What Is The Google Penguin Update?
Since the Panda update in February 2011, Google rolled out one of its most talked about algorithmic changes on the 24th April. Because it impacted so many websites, causing many to lose rankings and in the process, most of their web traffic, it has been talked about so much.
Needless to say, this can be catastrophic for most businesses that heavily relies on traffic referrals from Google. But what was the “Penguin update” and why did the “Penguin update” affect so many websites?
To find information, most of us use Google in some way or another and it is Google’s job as the leading search engine to make sure that the results that it produces are relevant and of a high quality. That way, maintaining faith in Google and continuing to use the service are the users. Webmasters that were over optimising their websites, building spammy back links and generally abusing the Google guidelines in order to rank better within the organic search results is what the latest update was said to target. To make sure that sites that over the years had been gaming the system somewhat, would be penalised by the algorithmic filter and demoted in the search results is the reason that Penguin was implemented. The 3.1% of search queries which was said to be affected by the update, considering that Google receives hundreds of millions of search queries every day, it means that it equates to millions of websites being penalised.
A manual penalty, where a human has followed say a spam report and taken action is not what the Penguin update is which is worth noting.
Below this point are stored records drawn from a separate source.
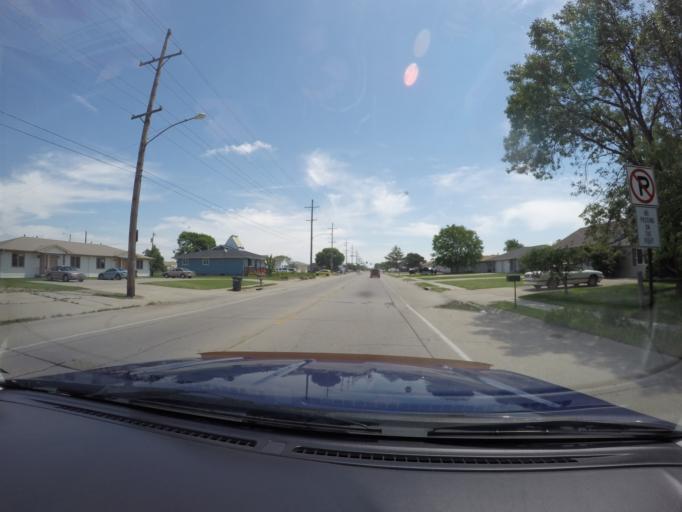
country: US
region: Nebraska
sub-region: Hall County
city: Grand Island
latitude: 40.9021
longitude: -98.3423
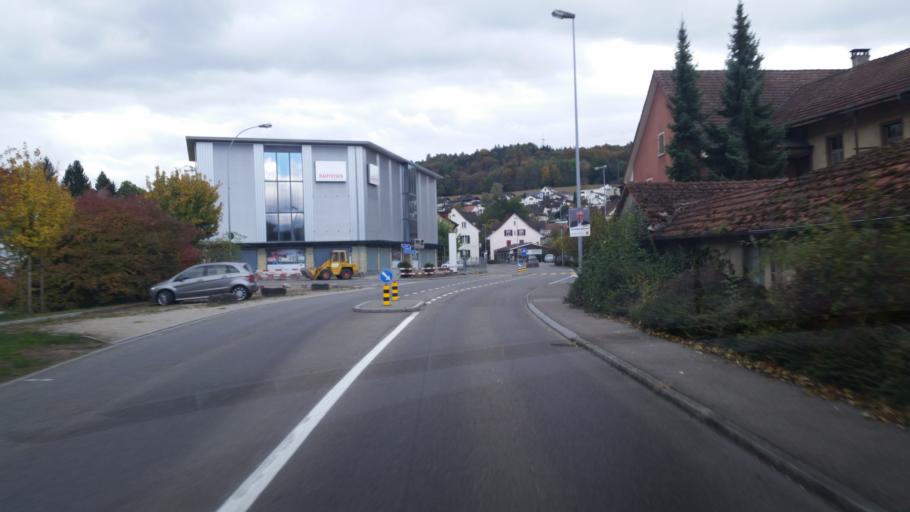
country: CH
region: Aargau
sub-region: Bezirk Zurzach
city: Oberendingen
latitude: 47.5387
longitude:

Based on certain criteria which assesses whether or not a site has been over optimised or been building spammy back links, the Penguin update is an algorithmic update which filters out sites.
It is pretty likely that you were hit by it if you lost pretty much all of your websites traffic from Google just after the 24th April. One thing that is noticeable is that, appearing to retain their page rank and continuing to be crawled and indexed are the sites. If you obtained many low quality links or paid links, devalued are these sites meaning that the links that were pointing to your site previously have also been devalued. Due to a devaluation of those incoming links, this can appear to be a penalty but in fact is purely a natural drop in rankings.
The future of marketing of your site, for us, is clear. If you have been affected by the Penguin update, a different approach to your online marketing is what you will need to start adopting.